California, US: The Irish Data Authority fined Facebook’s owner $275 million following a breach that resulted in the details of more than 500 million users being published online. The Data Protection Commission (DPC) claimed Meta had violated two provisions of the EU’s data protection rules after scraping information from global Facebook users’ public profiles in 2018 and 2019.
The data was exposed on a hacking website last year, prompting a prob by the DPC, which regulates Meta across the EU. The watchdog stated that a “substantial” portion of the users was from the EU. The Authority “imposed a reprimand and an order” in addition to the fine, requiring Meta to “bring its processing into compliance by taking a range of specified remedial actions within a particular timeframe”.
We made changes to our systems during the time in question, including removing the ability to scrape our features in this way using phone numbers. Unauthorised data scraping is unacceptable and against our rules.
Meta cited in a statement.
The punishment brings the total amount of fines imposed on Meta by the DPC to nearly $1 billion since September 2021. One legal professional questioned whether the General Data Protection Regulation (GDPR) of the EU will be enforced strictly enough to have the deterrent impact that it was meant to have.

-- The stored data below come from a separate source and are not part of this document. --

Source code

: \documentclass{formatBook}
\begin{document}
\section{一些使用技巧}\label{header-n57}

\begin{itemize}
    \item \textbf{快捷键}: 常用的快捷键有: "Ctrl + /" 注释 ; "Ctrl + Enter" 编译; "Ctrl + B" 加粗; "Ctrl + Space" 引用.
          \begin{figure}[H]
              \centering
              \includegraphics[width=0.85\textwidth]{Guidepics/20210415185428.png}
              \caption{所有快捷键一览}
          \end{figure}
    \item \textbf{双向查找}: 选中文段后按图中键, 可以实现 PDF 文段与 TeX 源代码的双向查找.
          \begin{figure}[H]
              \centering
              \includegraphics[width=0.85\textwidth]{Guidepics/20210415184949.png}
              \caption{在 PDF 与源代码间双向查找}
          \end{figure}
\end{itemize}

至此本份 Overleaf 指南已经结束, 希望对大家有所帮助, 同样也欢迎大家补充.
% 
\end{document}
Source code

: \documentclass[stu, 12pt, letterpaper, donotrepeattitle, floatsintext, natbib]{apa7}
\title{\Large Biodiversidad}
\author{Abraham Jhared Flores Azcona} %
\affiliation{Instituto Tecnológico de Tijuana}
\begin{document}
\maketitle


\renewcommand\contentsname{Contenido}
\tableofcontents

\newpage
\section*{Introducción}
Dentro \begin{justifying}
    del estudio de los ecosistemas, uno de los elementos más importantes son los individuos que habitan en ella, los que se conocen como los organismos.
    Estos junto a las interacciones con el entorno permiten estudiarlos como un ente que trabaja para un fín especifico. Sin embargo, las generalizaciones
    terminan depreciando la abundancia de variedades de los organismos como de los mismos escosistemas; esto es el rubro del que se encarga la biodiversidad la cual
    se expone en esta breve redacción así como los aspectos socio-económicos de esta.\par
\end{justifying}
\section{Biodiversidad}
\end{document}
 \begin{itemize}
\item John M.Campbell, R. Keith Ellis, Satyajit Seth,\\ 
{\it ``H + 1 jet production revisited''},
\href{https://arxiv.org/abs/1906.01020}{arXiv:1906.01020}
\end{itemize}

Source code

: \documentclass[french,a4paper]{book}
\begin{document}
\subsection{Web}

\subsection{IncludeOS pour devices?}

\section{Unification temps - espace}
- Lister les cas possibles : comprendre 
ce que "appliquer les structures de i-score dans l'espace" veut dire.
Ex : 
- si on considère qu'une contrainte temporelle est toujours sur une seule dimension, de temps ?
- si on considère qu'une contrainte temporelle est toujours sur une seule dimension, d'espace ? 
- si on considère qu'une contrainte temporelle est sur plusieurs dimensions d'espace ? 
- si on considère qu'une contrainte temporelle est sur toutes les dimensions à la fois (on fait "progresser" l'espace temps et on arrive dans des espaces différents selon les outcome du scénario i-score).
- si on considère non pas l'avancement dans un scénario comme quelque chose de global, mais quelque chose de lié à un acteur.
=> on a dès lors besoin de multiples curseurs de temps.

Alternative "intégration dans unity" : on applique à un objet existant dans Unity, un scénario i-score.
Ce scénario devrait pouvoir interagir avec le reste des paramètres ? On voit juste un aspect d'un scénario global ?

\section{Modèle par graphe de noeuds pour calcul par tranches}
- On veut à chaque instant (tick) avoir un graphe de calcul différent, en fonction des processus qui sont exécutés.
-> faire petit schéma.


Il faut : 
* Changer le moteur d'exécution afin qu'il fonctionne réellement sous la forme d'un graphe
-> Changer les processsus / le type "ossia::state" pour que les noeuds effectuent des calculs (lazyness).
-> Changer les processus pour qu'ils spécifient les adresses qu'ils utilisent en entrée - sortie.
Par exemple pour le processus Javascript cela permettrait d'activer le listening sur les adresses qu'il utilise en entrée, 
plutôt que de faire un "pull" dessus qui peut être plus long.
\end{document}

“By any measure, these are significant fines. GDPR envisaged the imposition of such fines in part to serve as a deterrent to other companies which might consider breaching the law. We are likely to see an increased debate about whether such fines actually influence corporate behaviour or if some companies simply see them as an added cost of doing business,” Mr. David Hackett, head of data protection in the Ireland office of law firm Addleshaw Goddard, remarked.
Due to the fact that Apple, Google, TikTok, and other technology platforms have their EU headquarters in Ireland, the DPC is responsible for regulating them. There are now 40 open investigations into these firms, 13 of which concern Meta.